Where Mr Johnson diagnoses a failure of leadership is at the top of his sport. World Athletics, the global governing body for track and field, has been dogged by corruption investigations and tarnished by drugs cheating.
How should athletics respond to these myriad problems? Mr Johnson sounds exasperated: “Honestly, I just don’t know what else I can say at this point that I haven’t said.”
When Mr Johnson and I speak, it is prior to the outbreak of protests following the police killing of George Floyd. Since then, he has been vocal in his support of antiracism activists, alongside other prominent African-American athletes, such as basketball star LeBron James.
“Racism isn’t only about White supremacists or a President using them for his benefit,” he wrote on Twitter this month. “Or only just about Black men murdered by police. It’s primarily about the daily experience of Black people unable to live “The American Dream” because of institutionalised racism in America.”
He has long called for big reforms to a sport that creates a handful of global stars during each Olympics, but where most athletes struggle to make a reasonable living.
Mr Johnson suggests following the example of tennis and golf, which has created a roster of annual sporting events that gain avid followings. The biggest names become multimillionaires, but there is reasonable reward for hundreds of professional players too.
To do this, the sport needs to hire executives and experts who are “not afraid to break things” and reimagine the way it operates.
Leaders are only as good as the team they nurture, Mr Johnson suggests. His victories on the track were guided by a group of coaches. His business is based around building a team of experts that can provide constructive criticism to other sportspeople.
The same analysis is required in the sport in which Johnson first blazed a trail. “What will need to be broken [in athletics]?” he asks. “I don’t think anyone knows because I don’t think anyone’s done that work.”
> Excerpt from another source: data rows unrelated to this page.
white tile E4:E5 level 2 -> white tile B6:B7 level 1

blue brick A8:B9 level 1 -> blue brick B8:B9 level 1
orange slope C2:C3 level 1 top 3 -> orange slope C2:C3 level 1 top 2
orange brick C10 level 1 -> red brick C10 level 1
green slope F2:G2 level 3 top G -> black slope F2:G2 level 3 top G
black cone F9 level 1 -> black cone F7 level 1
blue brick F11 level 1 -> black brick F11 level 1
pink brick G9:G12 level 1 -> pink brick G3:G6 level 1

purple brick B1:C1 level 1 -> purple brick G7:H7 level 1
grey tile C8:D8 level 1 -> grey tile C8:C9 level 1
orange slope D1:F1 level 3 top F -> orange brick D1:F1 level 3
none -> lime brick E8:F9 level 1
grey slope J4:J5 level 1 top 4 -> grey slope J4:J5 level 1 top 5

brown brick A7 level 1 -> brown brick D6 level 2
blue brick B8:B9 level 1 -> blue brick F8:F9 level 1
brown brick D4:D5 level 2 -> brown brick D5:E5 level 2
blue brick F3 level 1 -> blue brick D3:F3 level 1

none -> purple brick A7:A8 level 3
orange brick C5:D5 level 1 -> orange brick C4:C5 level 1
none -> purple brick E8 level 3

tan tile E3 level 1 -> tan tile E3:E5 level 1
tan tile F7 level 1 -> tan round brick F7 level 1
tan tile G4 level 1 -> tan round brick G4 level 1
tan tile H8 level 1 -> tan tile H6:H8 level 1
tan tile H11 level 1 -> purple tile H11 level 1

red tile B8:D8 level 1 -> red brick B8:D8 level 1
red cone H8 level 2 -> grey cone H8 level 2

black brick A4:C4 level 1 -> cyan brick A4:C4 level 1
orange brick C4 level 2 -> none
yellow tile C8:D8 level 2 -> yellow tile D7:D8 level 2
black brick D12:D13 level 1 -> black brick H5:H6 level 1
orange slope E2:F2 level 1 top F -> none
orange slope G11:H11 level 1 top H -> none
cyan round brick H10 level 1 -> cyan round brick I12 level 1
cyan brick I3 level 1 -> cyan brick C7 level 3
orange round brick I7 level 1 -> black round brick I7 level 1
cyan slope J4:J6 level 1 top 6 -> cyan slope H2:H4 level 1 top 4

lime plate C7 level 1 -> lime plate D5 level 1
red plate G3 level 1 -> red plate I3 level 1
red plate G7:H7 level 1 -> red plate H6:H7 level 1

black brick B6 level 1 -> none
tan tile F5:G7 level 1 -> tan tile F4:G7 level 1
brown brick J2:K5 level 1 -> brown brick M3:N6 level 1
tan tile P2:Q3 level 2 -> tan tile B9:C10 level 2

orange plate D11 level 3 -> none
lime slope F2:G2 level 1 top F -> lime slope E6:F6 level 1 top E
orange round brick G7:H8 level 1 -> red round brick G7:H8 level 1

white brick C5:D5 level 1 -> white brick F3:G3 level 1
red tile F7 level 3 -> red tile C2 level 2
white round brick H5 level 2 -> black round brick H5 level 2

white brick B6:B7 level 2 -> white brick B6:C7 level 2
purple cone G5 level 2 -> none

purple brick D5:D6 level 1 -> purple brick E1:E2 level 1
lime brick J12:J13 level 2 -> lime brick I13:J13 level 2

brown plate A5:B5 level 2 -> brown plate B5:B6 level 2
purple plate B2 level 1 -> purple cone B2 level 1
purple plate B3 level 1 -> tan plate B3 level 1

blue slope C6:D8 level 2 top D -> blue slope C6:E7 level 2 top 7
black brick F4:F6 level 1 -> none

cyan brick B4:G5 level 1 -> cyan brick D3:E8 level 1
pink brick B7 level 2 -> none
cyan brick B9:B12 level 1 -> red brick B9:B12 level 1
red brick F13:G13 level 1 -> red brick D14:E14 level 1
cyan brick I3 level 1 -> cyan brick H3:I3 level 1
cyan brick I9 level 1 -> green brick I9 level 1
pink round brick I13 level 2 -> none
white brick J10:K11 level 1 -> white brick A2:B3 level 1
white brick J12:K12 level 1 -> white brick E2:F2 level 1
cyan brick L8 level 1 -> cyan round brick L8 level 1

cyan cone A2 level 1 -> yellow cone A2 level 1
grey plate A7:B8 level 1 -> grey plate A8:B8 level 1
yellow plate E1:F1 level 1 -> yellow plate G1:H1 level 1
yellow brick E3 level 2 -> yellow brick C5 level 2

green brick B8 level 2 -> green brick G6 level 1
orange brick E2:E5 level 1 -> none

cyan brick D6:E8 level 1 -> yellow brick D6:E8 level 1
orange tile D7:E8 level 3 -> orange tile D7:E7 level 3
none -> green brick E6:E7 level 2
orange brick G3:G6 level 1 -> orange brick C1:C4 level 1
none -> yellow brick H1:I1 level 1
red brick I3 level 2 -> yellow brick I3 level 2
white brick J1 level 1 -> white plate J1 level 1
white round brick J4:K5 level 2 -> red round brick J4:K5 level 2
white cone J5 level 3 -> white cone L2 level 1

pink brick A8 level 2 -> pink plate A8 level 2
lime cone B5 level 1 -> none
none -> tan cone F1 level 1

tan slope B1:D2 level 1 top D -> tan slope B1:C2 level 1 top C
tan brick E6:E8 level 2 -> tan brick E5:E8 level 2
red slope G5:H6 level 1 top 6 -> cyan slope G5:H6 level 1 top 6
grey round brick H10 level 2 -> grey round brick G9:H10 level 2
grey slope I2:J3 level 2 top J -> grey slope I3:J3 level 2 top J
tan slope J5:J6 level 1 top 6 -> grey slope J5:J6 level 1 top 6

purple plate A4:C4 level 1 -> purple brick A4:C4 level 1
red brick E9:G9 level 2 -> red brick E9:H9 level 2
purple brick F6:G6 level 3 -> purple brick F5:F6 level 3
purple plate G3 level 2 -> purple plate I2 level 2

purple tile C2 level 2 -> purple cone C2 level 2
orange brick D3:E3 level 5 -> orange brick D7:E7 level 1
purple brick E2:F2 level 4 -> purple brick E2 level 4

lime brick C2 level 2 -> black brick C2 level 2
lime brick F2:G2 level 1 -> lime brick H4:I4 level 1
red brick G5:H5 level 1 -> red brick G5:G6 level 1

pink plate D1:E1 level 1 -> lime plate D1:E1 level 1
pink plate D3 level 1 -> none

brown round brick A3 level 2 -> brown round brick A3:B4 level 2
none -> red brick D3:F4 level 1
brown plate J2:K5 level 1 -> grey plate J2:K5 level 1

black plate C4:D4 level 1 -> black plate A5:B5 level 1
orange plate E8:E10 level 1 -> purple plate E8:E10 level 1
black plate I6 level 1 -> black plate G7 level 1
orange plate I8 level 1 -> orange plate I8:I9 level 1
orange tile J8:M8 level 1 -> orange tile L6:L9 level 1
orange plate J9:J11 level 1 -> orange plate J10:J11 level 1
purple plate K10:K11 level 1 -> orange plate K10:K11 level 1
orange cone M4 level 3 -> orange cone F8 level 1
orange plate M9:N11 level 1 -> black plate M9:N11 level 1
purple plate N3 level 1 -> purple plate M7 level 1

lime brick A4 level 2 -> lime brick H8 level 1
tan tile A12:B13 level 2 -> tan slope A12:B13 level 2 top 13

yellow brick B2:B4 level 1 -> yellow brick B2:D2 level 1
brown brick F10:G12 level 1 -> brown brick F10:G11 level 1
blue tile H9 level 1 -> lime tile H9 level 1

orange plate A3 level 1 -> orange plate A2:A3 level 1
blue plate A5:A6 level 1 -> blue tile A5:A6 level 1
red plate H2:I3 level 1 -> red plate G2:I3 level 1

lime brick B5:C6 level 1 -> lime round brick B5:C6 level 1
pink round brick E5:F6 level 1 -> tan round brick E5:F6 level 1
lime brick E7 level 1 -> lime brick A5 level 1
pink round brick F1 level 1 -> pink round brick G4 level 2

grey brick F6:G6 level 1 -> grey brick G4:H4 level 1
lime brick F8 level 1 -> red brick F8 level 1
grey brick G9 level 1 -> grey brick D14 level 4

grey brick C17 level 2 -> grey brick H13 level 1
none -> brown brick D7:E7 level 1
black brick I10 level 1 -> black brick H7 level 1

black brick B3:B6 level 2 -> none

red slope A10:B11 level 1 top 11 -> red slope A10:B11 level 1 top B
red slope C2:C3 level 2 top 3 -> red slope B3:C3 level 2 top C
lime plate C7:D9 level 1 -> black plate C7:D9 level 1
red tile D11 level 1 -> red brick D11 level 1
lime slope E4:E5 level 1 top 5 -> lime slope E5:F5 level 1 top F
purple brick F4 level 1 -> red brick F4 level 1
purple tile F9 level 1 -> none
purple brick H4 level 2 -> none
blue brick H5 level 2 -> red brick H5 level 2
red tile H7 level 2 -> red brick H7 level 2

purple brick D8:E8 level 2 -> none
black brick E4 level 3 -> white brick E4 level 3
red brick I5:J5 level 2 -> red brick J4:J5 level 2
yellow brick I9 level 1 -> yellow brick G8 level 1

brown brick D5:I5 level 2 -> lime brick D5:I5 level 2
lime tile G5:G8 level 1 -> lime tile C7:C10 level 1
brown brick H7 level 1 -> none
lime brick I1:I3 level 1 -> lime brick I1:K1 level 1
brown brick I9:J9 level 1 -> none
Three questions for Michael Johnson
Who is your leadership hero?
Former NFL coach Tony Dungy, the first African-American coach to win an NFL Super Bowl. He was fired by the team he built to be championship calibre. They went on to win a Super Bowl the next year and many credit him. However, he went on to another team and eventually won the Super Bowl there. Most importantly, he understood how to motivate and get the best out of young men through understanding them as opposed to trying to make them understand him.
If you were not a CEO/leader, what would you be?
I honestly cannot imagine myself being anything other than what I am. I am very fortunate to be doing exactly what I want to do and what I enjoy.
What was the first leadership lesson you learnt?
Team sport athletes are employees of their team. As an individual sport athlete it was up to me to hire a team of coaches, physical therapist, agent and assistant, and hold them accountable. I realised to get the best from every one of those individuals I employed, I needed to create a supportive, cohesive and teamwork atmosphere where everyone knew their role, stayed in their lane and supported one another to achieve the objective.